One would assume that a surgeon whose license had been suspended in Oklahoma and revoked in Texas would not be allowed to operate in Hawaii. But that's what happened in 2001 when the surgeon used a screwdriver in place of a titanium rod for a spine procedure. The patient was left paralyzed and later died, according to a report released today.
In its report, Public Citizen argues that hospitals are not properly using the database designed to protect patients from physicians who have histories of medical incompetence. The group argues that hospitals are failing to discipline and accurately report sanctions taken against physicians.
"As a patient, if you had a choice to go to a hospital that had never disciplined a doctor in 20 years compared to one that has, you might think twice about going to the hospital that had never disciplined a doctor," Sid Wolfe, director of Public Citizen's Health Research Group, said today.
In setting up the database, called the National Practitioner Databank, nearly two decades ago, the government had predicted 5,000 reports on doctors would be filed each year. The health care industry had predicted the database would house 10,000 annual reports. Despite the forecasts, only an average of 650 annual reports find their way into the system.
"It's cultural," David Swankin, president and CEO of Citizen Advocacy Center, said today. "Nobody likes turning anybody in. People just don't like doing it, doctors don't like doing it. There's a culture in medicine that anybody can make a mistake."
But the American Hospital Association said today the report does not paint a full picture.
"The premise that the number of reports received by the National Practitioner Databank correlates to jeopardized patient care is inaccurate," the association said in a statement. "Hospitals are actively involved in a wide variety of efforts to continuously improve care and talk publicly about the care we provide."
Meantime, the doctor who practiced in Hawaii in 2001 was not monitored by his peers during surgery despite the earlier problems in Oklahoma and Texas. In 2007, the report, titled "Hospitals Drop the Ball on Physician Oversight," found, nearly half of the country's hospitals had not reported any sanction against a physician's hospital privileges.
To compile the data, Public Citizen said it reviewed studies by the Office of Inspector General, work by the Citizen Advocacy Center, medical journal articles and recommendations from an October 1996 national meeting on hospital under-reporting.
Public Citizen contends that under-reporting is not only because hospitals are failing to report sanctions, but also because hospitals often fail to take any action against controversial practitioners.
"Nobody wants to be on a list that's available to other hospitals and to other state licensing boards," Swankin said. "Nobody wants to be on that kind of a list."
Among recommendations compiled in a letter to Health and Human Services Secretary Kathleen Sebelius, the Public Citizen Health Research Group calls for Congress to enact a law that would fine hospitals for failure to report substandard doctors.
But Jean Marie Rocha, vice president of clinical affairs for the Hospital Association of Rhode Island, said that the "biggest incentive for hospitals and physicians is to know they're providing the best care for hospitals and patients." Instead of fining hospitals, Rocha said, reporting to the data bank should "be done on a voluntary rate."
Rhode Island hospitals reported more to the data bank than any other state, according to the report, with about 19 percent of its hospitals in that state failing to ever have filed reports.
The process of hospital peer review has been called "one of the pillars of quality assurance in the United States" by the Journal of the American Medical Association, according to the Public Citizen report.
But hospitals across the country have devised new ways to avoid reporting, according to a medical board member who requested anonymity in e-mails to Public Citizen earlier this year. That person said hospitals dodge the rules by having physicians take a "leave of absence" or changing their bylaws.
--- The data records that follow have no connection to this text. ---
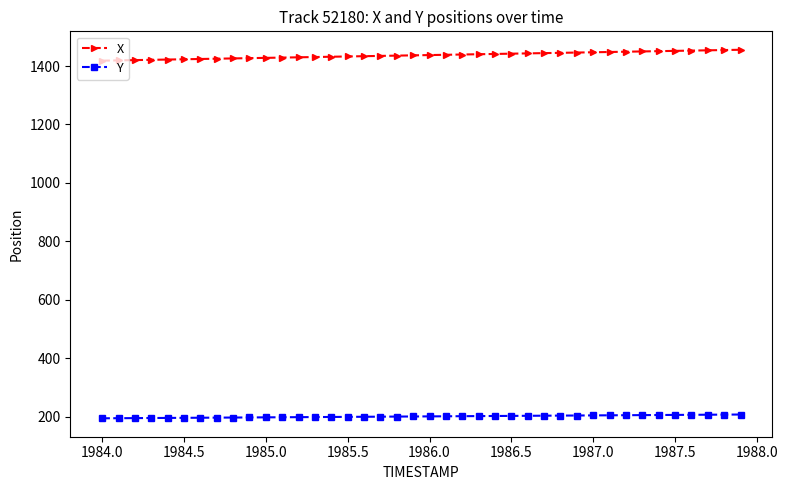

Rank the series by their average value, from lowest to highest.

Y, X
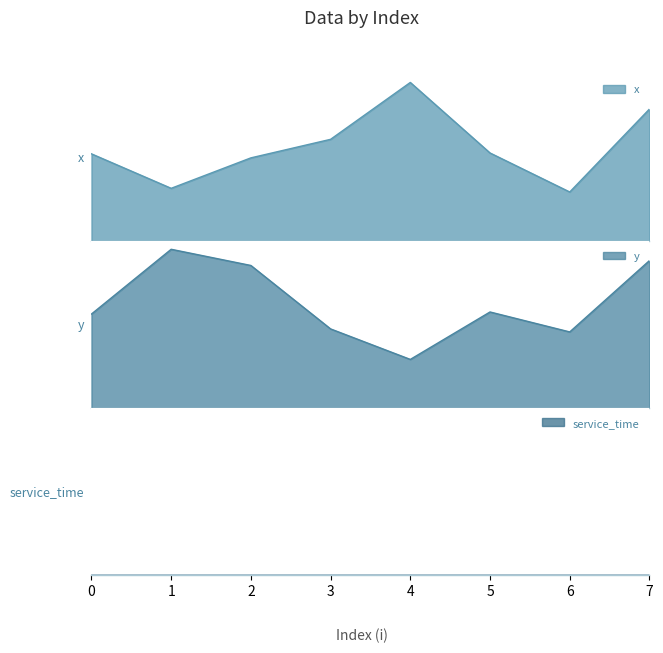

In y, how many points are higher than both neighbors (excluding endpoints)?

2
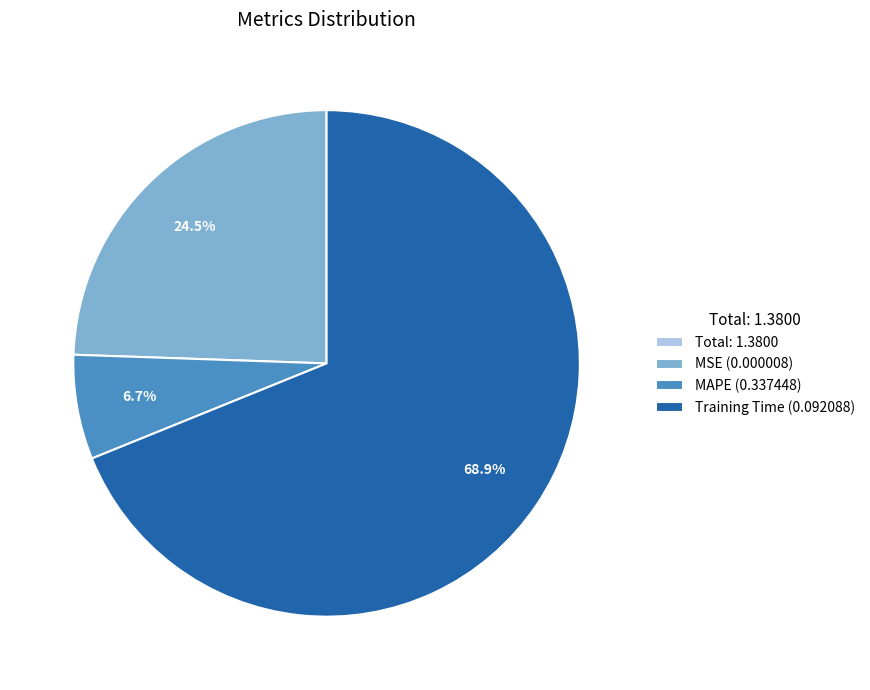

Between MSE (0.000008) and MAPE (0.337448), which is larger?

MSE (0.000008)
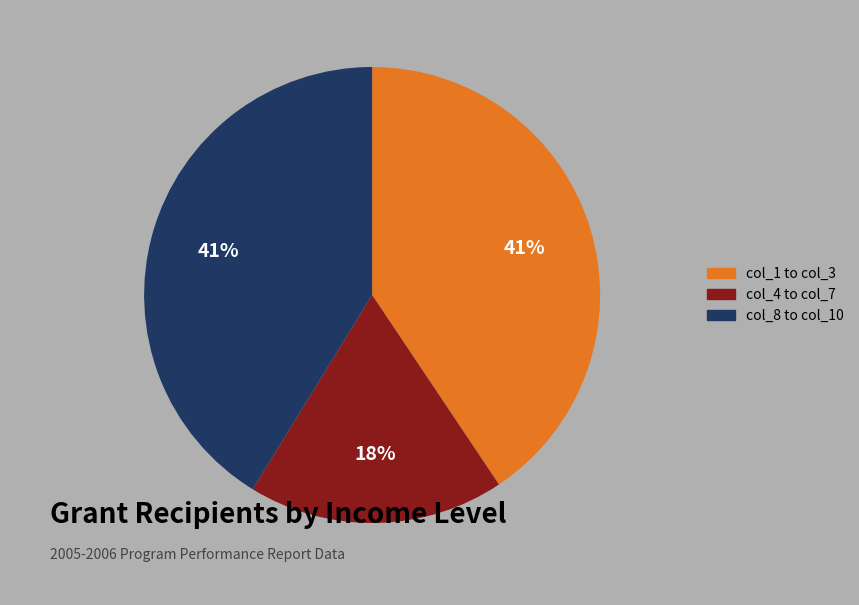

Is there any slice that represents more than half of the pie?

No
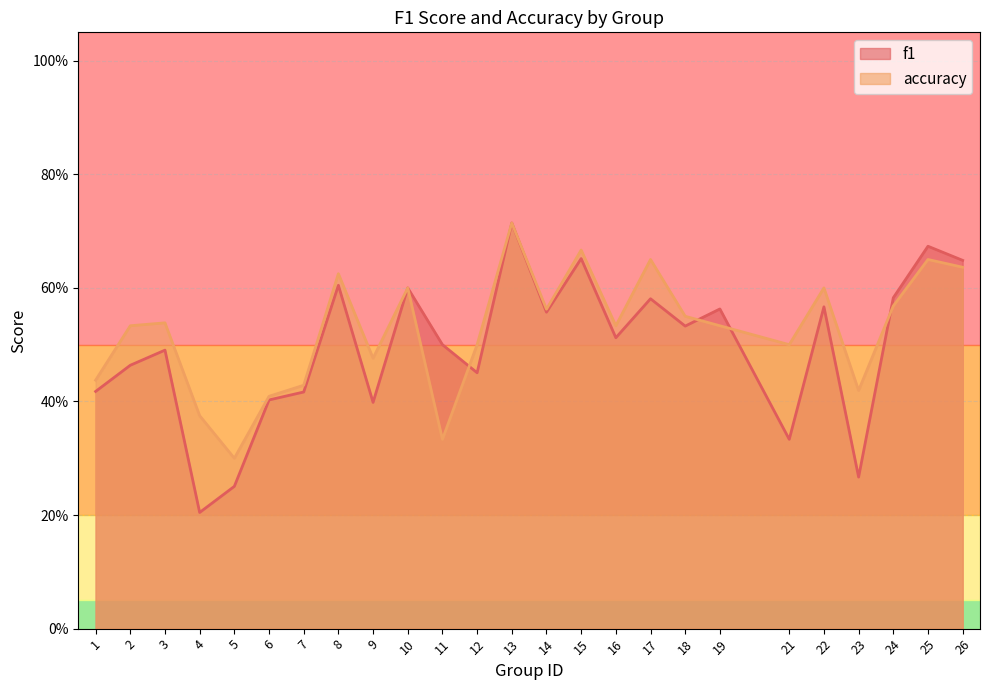

What is the value of the accuracy point at the 11th from the left?

0.3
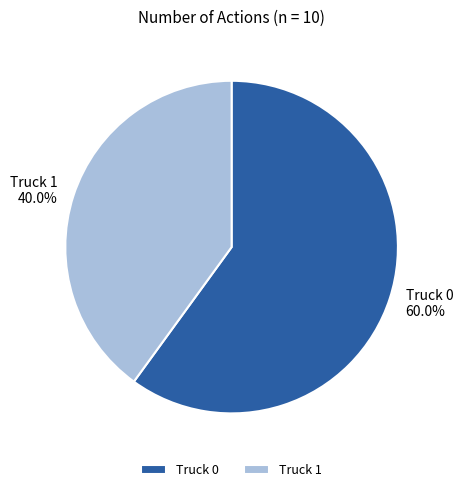

Between Truck 1 and Truck 0, which is larger?

Truck 0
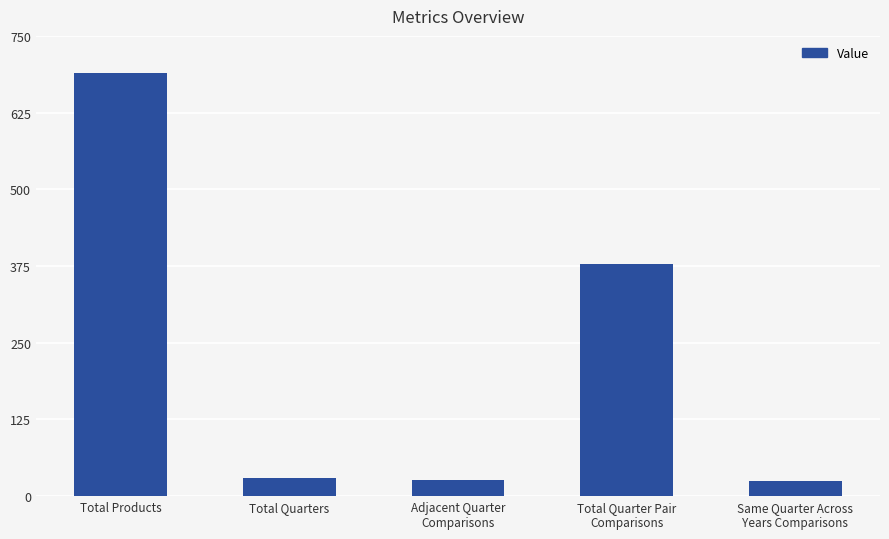

What is the value of the 1st bar from the left?

689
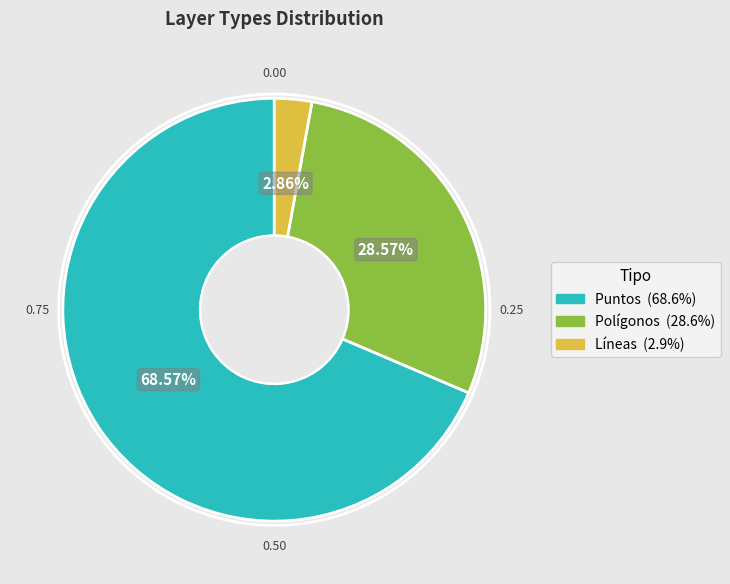

Approximately how many times larger is the value at Polígonos compared to Puntos?

0.4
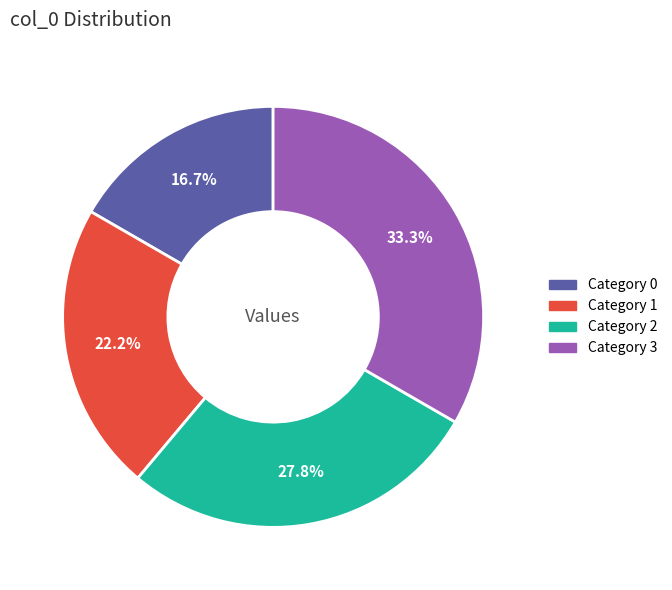

Is there a majority slice in this chart?

No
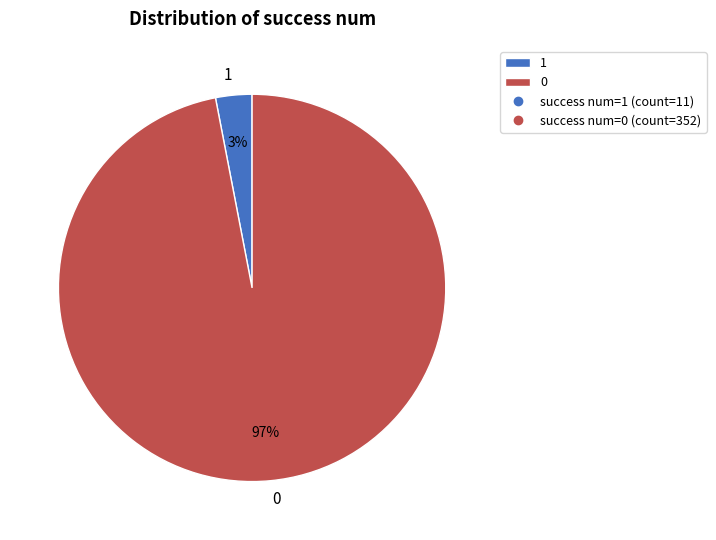

Is the sum of 0 and 1 greater than half?

Yes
"About half the hospitals in the country have never reported one doctor out of the couple hundred thousand doctors that are on the staffs of those hospitals," Public Citizen's Wolfe said. "It's just not believable. The only answer is the hospitals aren't doing their job disciplining doctors."
The allure of profit also means hospitals may fail to report things they should, the report says.
A 2002, an FBI raid on California's Redding Medical Center found two physicians had conducted unnecessary cardiac procedures on more than 600 patients since 1995. Because of the revenue generated by the surgeries, the physician was able to "block hospital peer review," according to the FBI affidavit.
Reporting varies by state, according to Public Citizen. More than 70 percent of hospitals in North and South Dakota, for instance, never reported information for the database, compared to Rhode Island's 19 percent that did not.
The Public Citizen report indicates there are several ways to rebuild hospital peer review in the United States, making it more beneficial and accountable for patients.
In addition to fining hospitals, the group would like to give the federal Centers for Medicare and Medicaid Services the authority to sanction hospitals and physicians who do not complete peer reviews.